Stavo cercando di sganciare la mia bicicletta da un palo sotto una cassetta delle lettere (ce ne sono ancora, di cassette per le lettere, in giro per la città). Quelle cassette grosse, rosse, attaccatte al muro, con la doppia fessura "Per la città"/"Per altre destinazioni".
Questa cassetta delle lettere, insomma, ha attirato la mia attenzione in quanto una vecchina mi ha chiesto, tendendomi una busta: " mi scusi, signorina (grazie per avermi risparmiato il "signora" come il tizio della salumeria) mi imbuca questa lettera, che io non ci arrivo?".
Ho guardato l'indirizzo scritto sulla busta per selezionare (senza troppa reattività) la fessura corretta. Salerno. Quindi, "Per altre destinazioni".
Da qui, una serie di considerazioni.
Dovremmo avere più spesso una lettera da scrivere e da imbucare (farlo sul serio, però, che di lettere scritte e mai spedite ne abbiamo tutti a badilate). Una lettera che attende un invio, un destinatario che dovrà compiere l'atto di riceverla e, presumibilmente, di leggerla.
La lettera rappresenta il tempo lento della comunicazione di un po' di tempo fa (nemmeno tantissimo, visto che quando avevo 15 anni le lettere le scrivevo, e ora ne ho "solo qualcuno" in più) quando le parole erano pensate e ponderate bene prima di essere scritte.
Una comunicazione "in differita", in cui il tono e i contenuti dovevano essere quelli, e si doveva essere sicuri che restassero tali anche per qualche tempo a seguire, almeno fino alla ricezione della stessa. Non c'era spazio per sbalzi d' umore, robe non pensate, cose inutili o pensieri momentanei.
Nello stesso momento venivano racchiusi più argomenti, a volerlo, e leggendo una lettera si aveva la sensazione di sentire l'energia della mano durante la scrittura, si sentiva il profumo dell'inchiostro, si vedeva il tipo di grafia, a simbolo di autenticità.
Come se le cose scritte, ferme, sulla carta fossero una prova tangibile di verità, di attendibilità.
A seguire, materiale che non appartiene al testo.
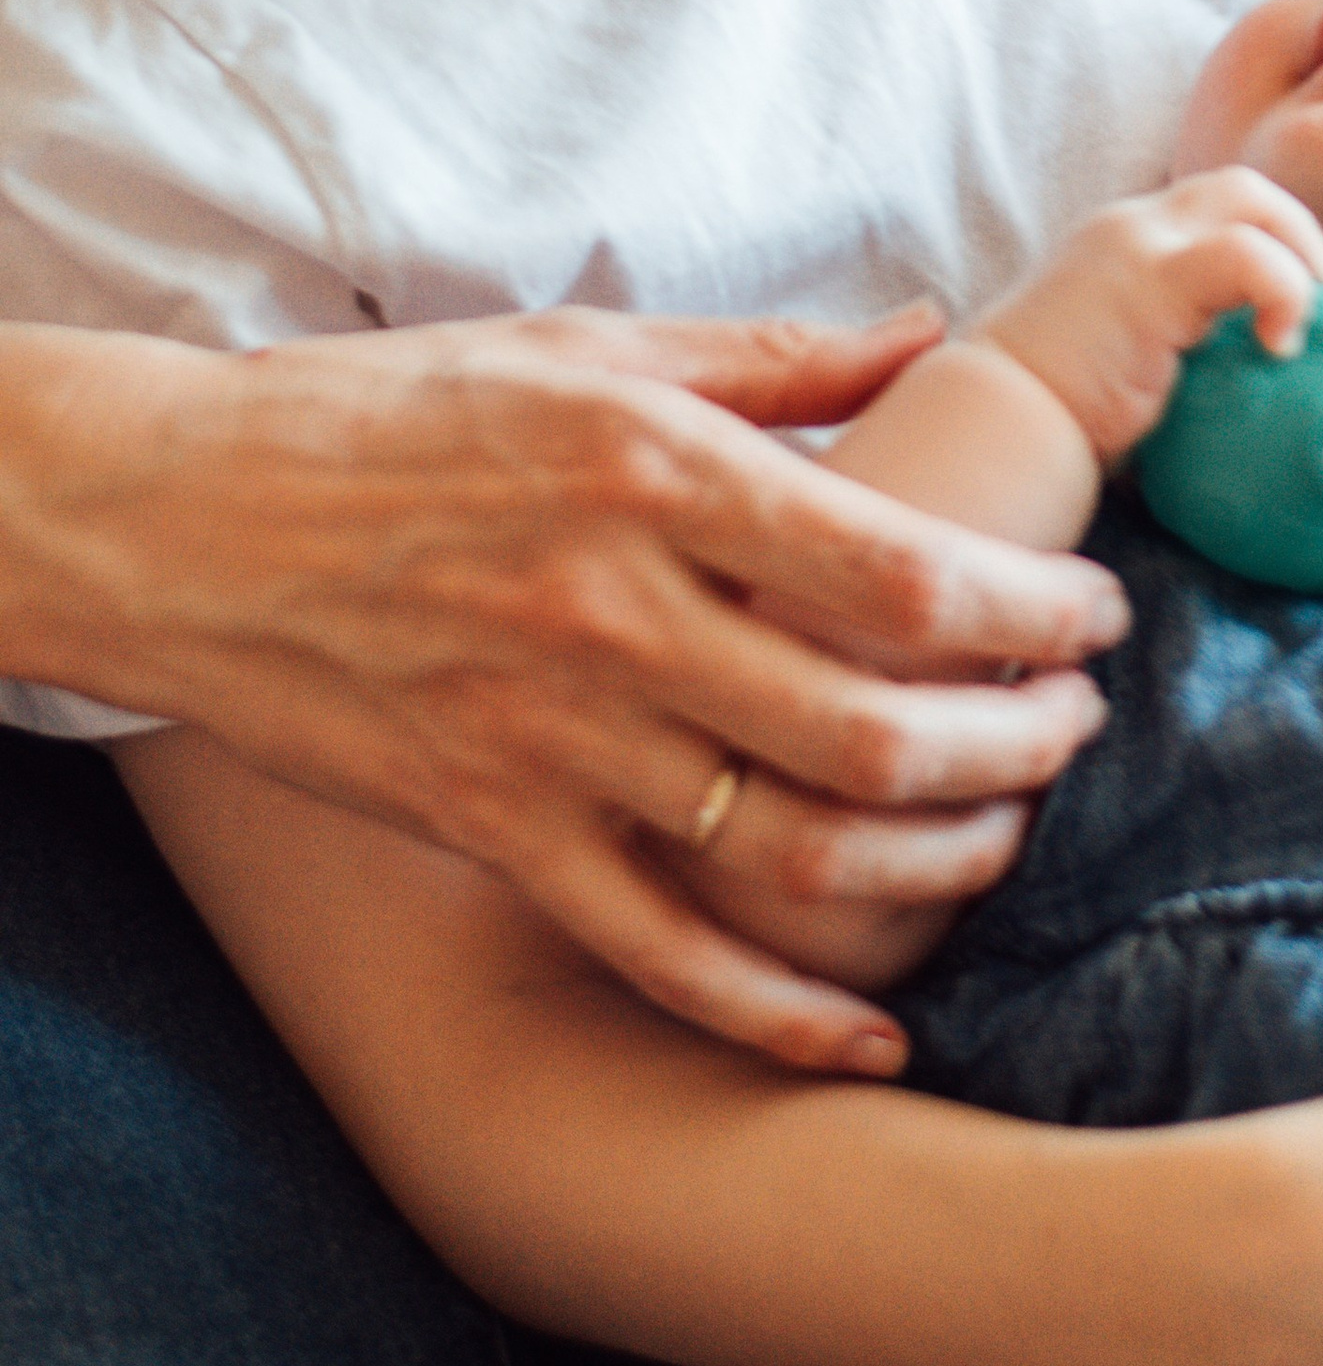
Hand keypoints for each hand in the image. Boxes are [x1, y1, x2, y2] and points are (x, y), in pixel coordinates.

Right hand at [0, 307, 1128, 1066]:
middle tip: (1077, 728)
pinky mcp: (495, 829)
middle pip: (871, 724)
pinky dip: (777, 1012)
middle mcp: (614, 613)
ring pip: (791, 848)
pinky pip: (661, 949)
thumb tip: (931, 334)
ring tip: (1005, 831)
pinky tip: (872, 1032)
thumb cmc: (399, 414)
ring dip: (935, 861)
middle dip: (1016, 743)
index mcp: (655, 472)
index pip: (896, 568)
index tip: (1093, 614)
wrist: (186, 518)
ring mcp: (552, 737)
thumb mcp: (592, 346)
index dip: (1027, 608)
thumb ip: (776, 358)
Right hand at [977, 168, 1322, 461]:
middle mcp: (1129, 227)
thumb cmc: (1050, 433)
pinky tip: (1285, 347)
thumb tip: (1252, 430)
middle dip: (1308, 244)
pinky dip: (1286, 290)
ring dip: (1307, 259)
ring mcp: (1135, 242)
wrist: (986, 433)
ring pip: (1252, 200)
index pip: (1219, 214)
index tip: (1315, 321)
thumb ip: (1177, 379)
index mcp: (1123, 248)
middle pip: (1246, 191)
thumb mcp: (1127, 387)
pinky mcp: (1147, 276)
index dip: (1280, 253)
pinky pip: (1246, 255)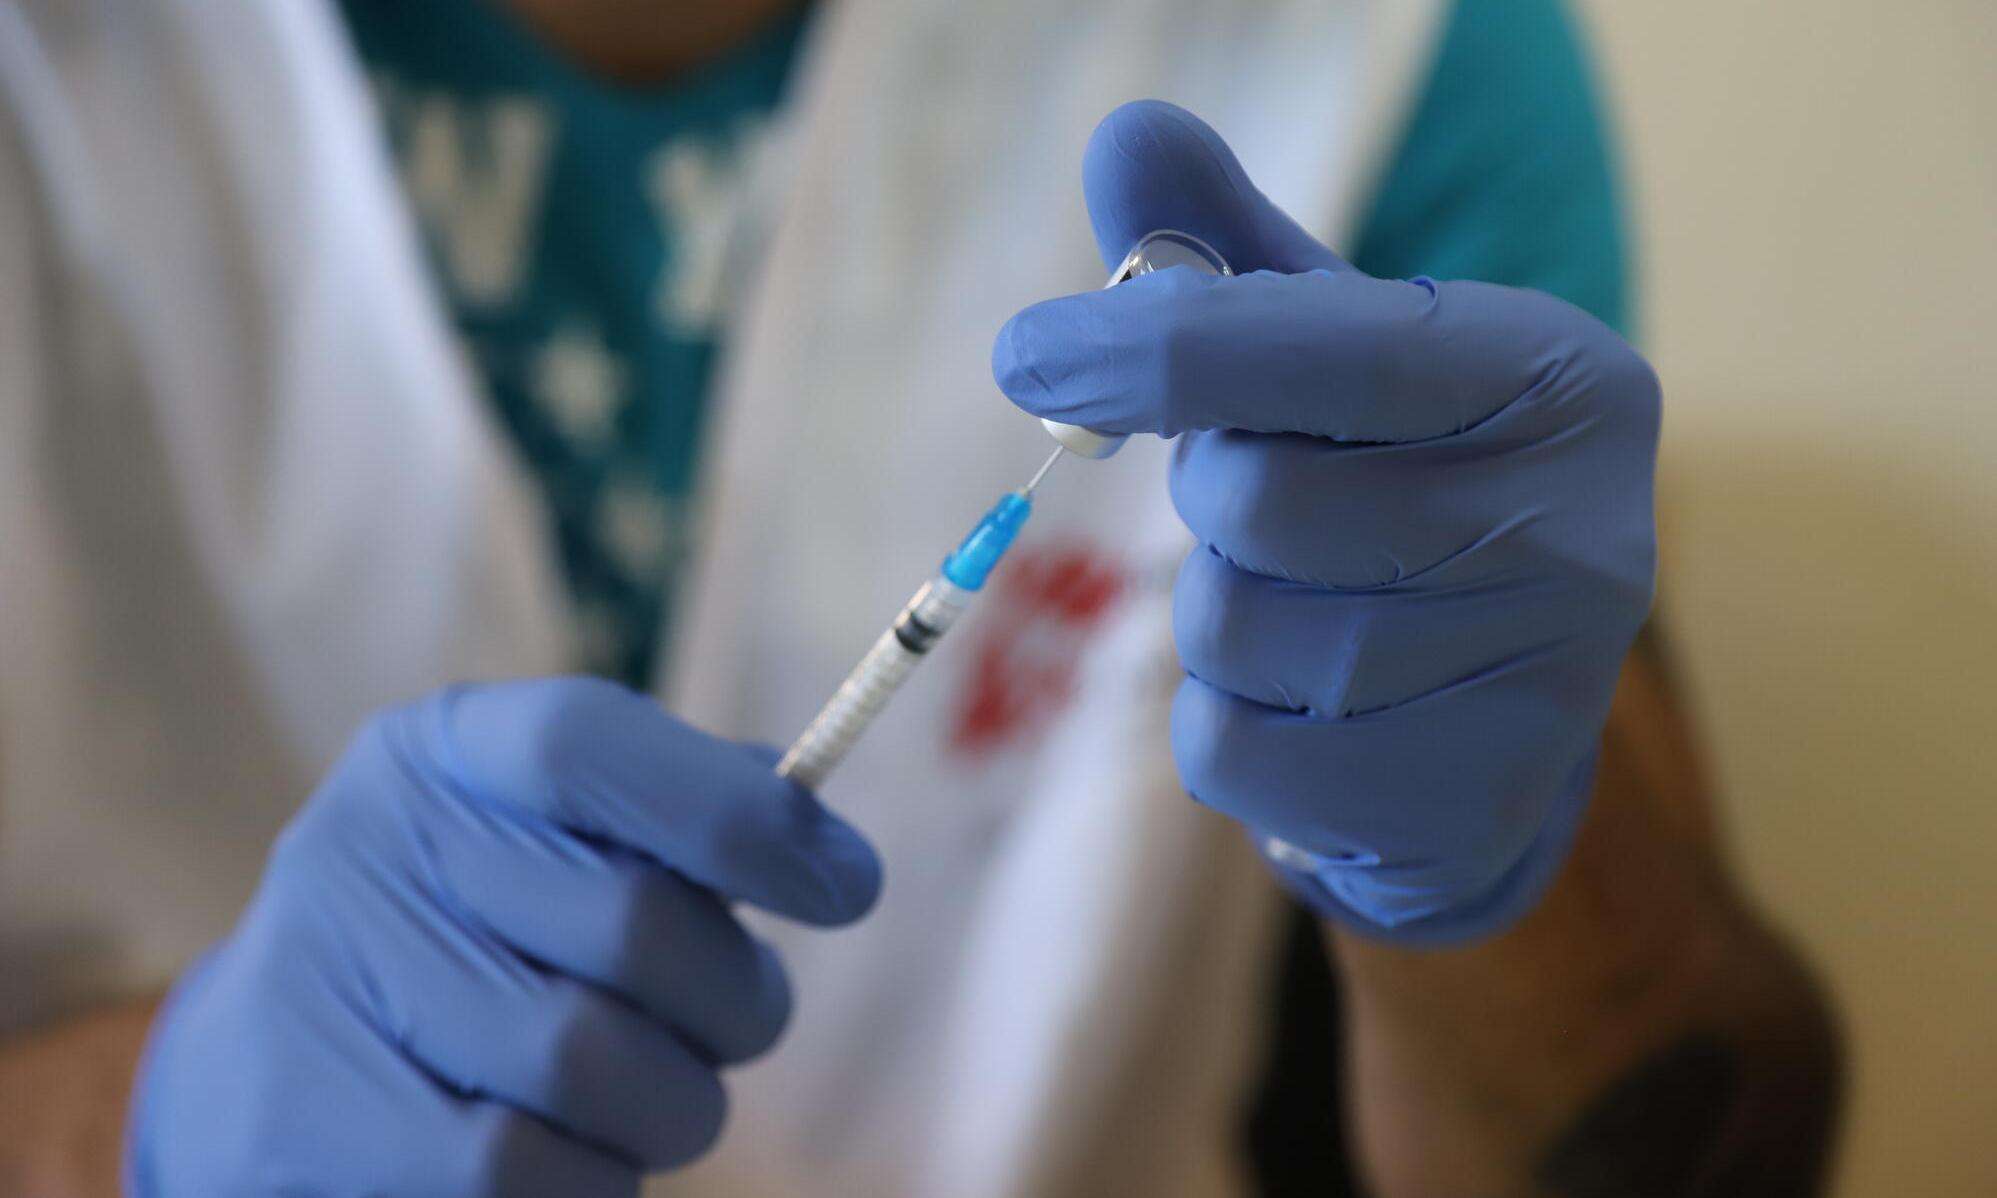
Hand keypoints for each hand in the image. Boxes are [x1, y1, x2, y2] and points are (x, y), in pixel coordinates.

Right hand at [126, 678, 880, 1195]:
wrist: (266, 1069)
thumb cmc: (471, 933)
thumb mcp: (551, 834)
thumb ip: (677, 814)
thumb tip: (819, 844)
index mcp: (446, 751)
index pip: (593, 745)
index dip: (741, 818)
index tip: (850, 885)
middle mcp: (369, 844)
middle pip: (630, 921)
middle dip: (734, 993)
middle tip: (746, 1017)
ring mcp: (326, 985)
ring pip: (592, 1064)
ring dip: (675, 1101)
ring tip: (661, 1093)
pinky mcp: (316, 1130)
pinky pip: (527, 1173)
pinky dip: (597, 1178)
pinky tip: (584, 1153)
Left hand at [993, 101, 1657, 943]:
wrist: (1504, 705)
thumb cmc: (1399, 492)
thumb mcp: (1334, 356)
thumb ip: (1231, 254)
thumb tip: (1126, 137)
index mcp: (1553, 374)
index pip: (1324, 346)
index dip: (1155, 347)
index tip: (1028, 353)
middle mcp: (1576, 525)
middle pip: (1255, 501)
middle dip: (1208, 500)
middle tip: (1261, 505)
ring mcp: (1537, 683)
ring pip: (1231, 632)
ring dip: (1214, 616)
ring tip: (1303, 607)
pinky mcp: (1470, 801)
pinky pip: (1230, 751)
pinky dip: (1222, 721)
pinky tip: (1301, 703)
Di trasparenza.
Come se avessero un peso specifico diverso.
La chat di oggi permette di "giocare" con le parole, veicola comunicazioni di servizio, momentanee, veloci, senza attese, senza pretese. Permette di non essere seri, di rinviare decisioni, tergiversare, omettere, di scherzare, di vedere reazioni, modi e toni, di essere corteggiati/di corteggiare senza troppa fatica, di chiedere/dare impressioni "a caldo", di restare in contatto in ogni momento della giornata, con tutti. Un esserci sempre.
La lettera non concede tanto spazio per giochi di parole o di significati, trucchi, ambiguità volute o capitate, opportunismi del caso. Ha necessità complesse, richiede una introduzione, un corpo dell'oggetto, una conclusione. Sei nudo di fronte alla persona che la leggerà, senza sovrastrutture, con la tua forza e con la tua debolezza.
E' forse per questo che nessuno scrive più? Non dico solo lettere, ma anche mail che hanno la forma di lettera. Mail che dicono qualcosa. E' forse troppo doloroso? Troppo faticoso mostrarsi davvero per quello che si è, fuori da Facebook e da Twitter?
Mi stavo chiedendo cosa avesse scritto la vecchina, nella lettera per Salerno.
Forse solo una disdetta di un contratto della luce.(E io sono una con una fervida immaginazione).
Gli auguri ad una figlia lontana.
O forse le sincere scuse a qualche sorella o fratello. A qualche familiare.
Avrei dovuto chiederglielo, forse me lo avrebbe detto. O forse no.
Ma avrei dovuto, visto che quella, probabilmente, è stata l'unica lettera imbucata in quella cassetta per le lettere, che nessuno, ormai, nota nemmeno più.